By Steven Scheer
JERUSALEM (Reuters) – Israel’s central bank is expected to lower short-term interest rates next week for the first time in nearly five years in response to a stronger shekel <ILS=> that has helped to push the inflation rate close to zero.
Ten of 16 economists polled by Reuters said policymakers would reduce the benchmark interest rate <ILINR=ECI> by 15 basis points to 0.1% when it announces its decision at 4 p.m. (1400 GMT) on Monday. Six others believe the Bank of Israel will maintain the benchmark rate at 0.25%.
After making a surprise increase from 0.1% last November, the monetary policy committee (MPC) has left the key rate unchanged in its seven subsequent meetings, the last being Oct. 7. The last time the MPC lowered rates was in February 2015, by 15 basis points to 0.1% — where it stood until a year ago.
Economists believe the time is ripe for a reduction after two of five MPC members voted for a cut last month, and as the shekel has gained more than 7% against the dollar this year to weigh on exports while pushing inflation lower.
Inflation stood at 0.4% in October, above a rate of 0.3% in September but well below a peak of 1.5% in May as well as the government’s annual target of 1-3%.
“The shekel is too strong. The Bank of Israel must realize that talking is not enough and action is necessary,” said Ori Greenfeld, chief economist at Psagot Investments. Also, “the GDP (growth) numbers are worrying, especially regarding exports and inflation is below the target and expected to stay there.”

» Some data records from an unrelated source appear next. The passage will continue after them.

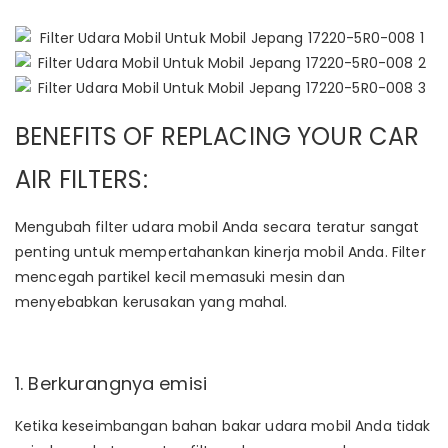
BENEFITS OF REPLACING YOUR CAR
AIR FILTERS:
Mengubah filter udara mobil Anda secara teratur sangat
penting untuk mempertahankan kinerja mobil Anda. Filter
mencegah partikel kecil memasuki mesin dan
menyebabkan kerusakan yang mahal.
1. Berkurangnya emisi
Ketika keseimbangan bahan bakar udara mobil Anda tidak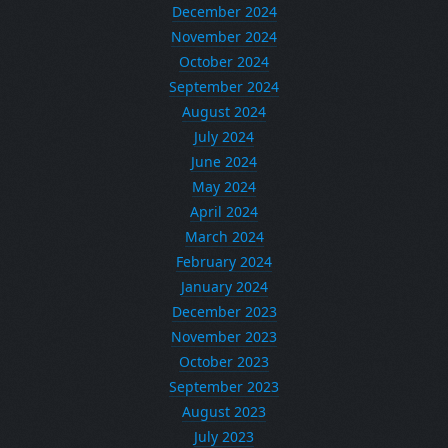
December 2024
November 2024
October 2024
September 2024
August 2024
July 2024
June 2024
May 2024
April 2024
March 2024
February 2024
January 2024
December 2023
November 2023
October 2023
September 2023
August 2023
July 2023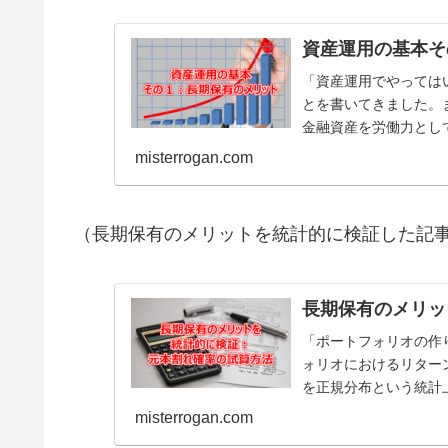
資産運用の基本そ
「資産運用でやっては
とを書いてきました。
金融資産を労働力とし
ついて書きました。これら
misterrogan.com
（長期保有のメリットを統計的に検証した記
長期保有のメリッ
「ポートフォリオの作
ォリオにおけるリター
を正規分布という統計
る方法について解説しまし
misterrogan.com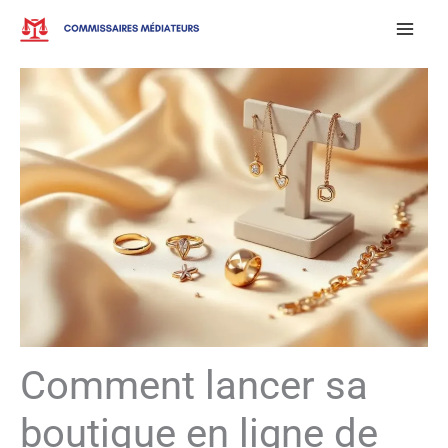
Aller
au
contenu
Comment lancer sa
boutique en ligne de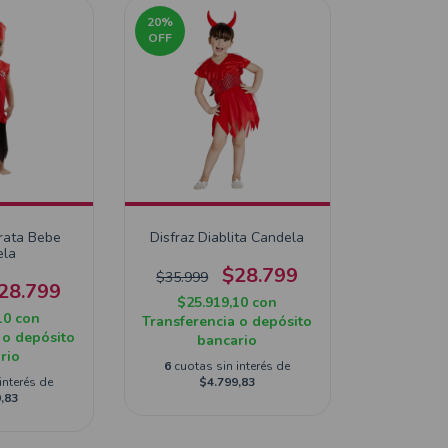
20
%
OFF
irata Bebe
Disfraz Diablita Candela
ela
$28.799
$35.999
28.799
$25.919,10
con
10
con
Transferencia o depósito
 o depósito
bancario
rio
6
cuotas sin interés de
interés de
$4.799,83
,83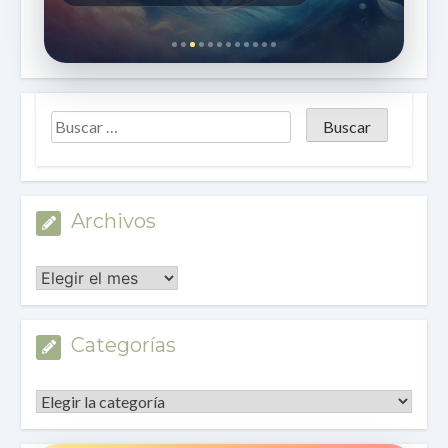
Archivos
Archivos
Categorías
Categorías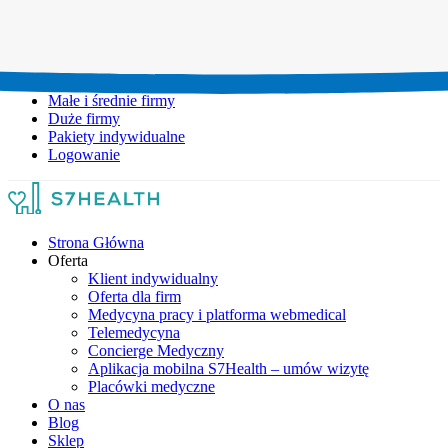
Umów wizytę:
+48 777 111 777
Infolinia czynna:
pon-pt: 8.00-20.00
Małe i średnie firmy
Duże firmy
Pakiety indywidualne
Logowanie
Strona Główna
Oferta
Klient indywidualny
Oferta dla firm
Medycyna pracy i platforma webmedical
Telemedycyna
Concierge Medyczny
Aplikacja mobilna S7Health – umów wizytę
Placówki medyczne
O nas
Blog
Sklep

Under Amir Yaron, who took over as central bank chief last December, the bank has shied away from intervening in the foreign exchange market, although it bought $314 million of foreign currency last month.

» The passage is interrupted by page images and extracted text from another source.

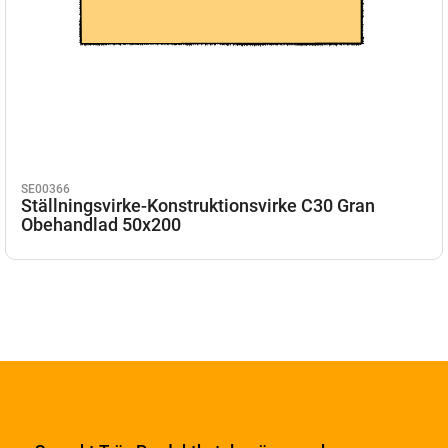
SE00366
Ställningsvirke-Konstruktionsvirke C30 Gran
Obehandlad 50x200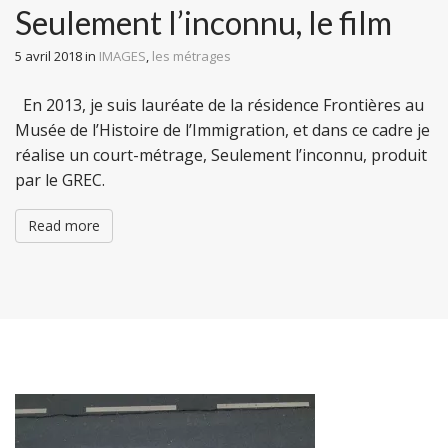
Seulement l’inconnu, le film
5 avril 2018
in
IMAGES
,
les métrages
En 2013, je suis lauréate de la résidence Frontières au
Musée de l’Histoire de l’Immigration, et dans ce cadre je
réalise un court-métrage, Seulement l’inconnu, produit
par le GREC.
Read more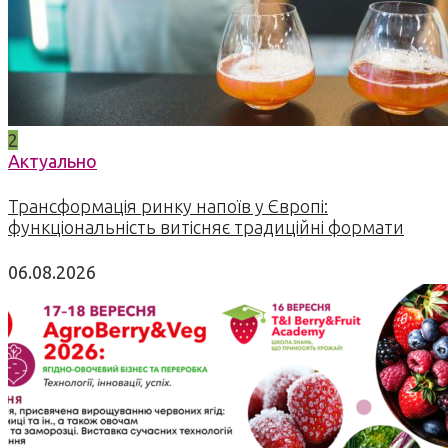
2
Актуально
Трансформація ринку напоїв у Європі:
функціональність витісняє традиційні формати
06.08.2026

Most economists believe a rate cut could be a one-off since the central bank has never moved to negative rates.
However, Yaron said last month that negative rates were “one of the tools in our toolbox” and that if necessary, the committee “will take additional steps to make monetary policy even more accommodative.”
Barclays economist Michael Kafe said he would be watching to see if negative rates come up for discussion, although he believes solid economic growth and low unemployment will keep the rate above zero.
The amount of attention the central bank has paid to the strong shekel “leads us to believe that the monetary authorities are deeply concerned about persistent shekel strength, and are likely to concentrate all their efforts on possible measures to arrest and if possible, reverse the trend,” he said.
Israel’s economy grew by an annualised 4.1% in the third quarter, according to a preliminary estimate, after a 0.8% increase in the prior three months. Unemployment was 3.7% in the quarter.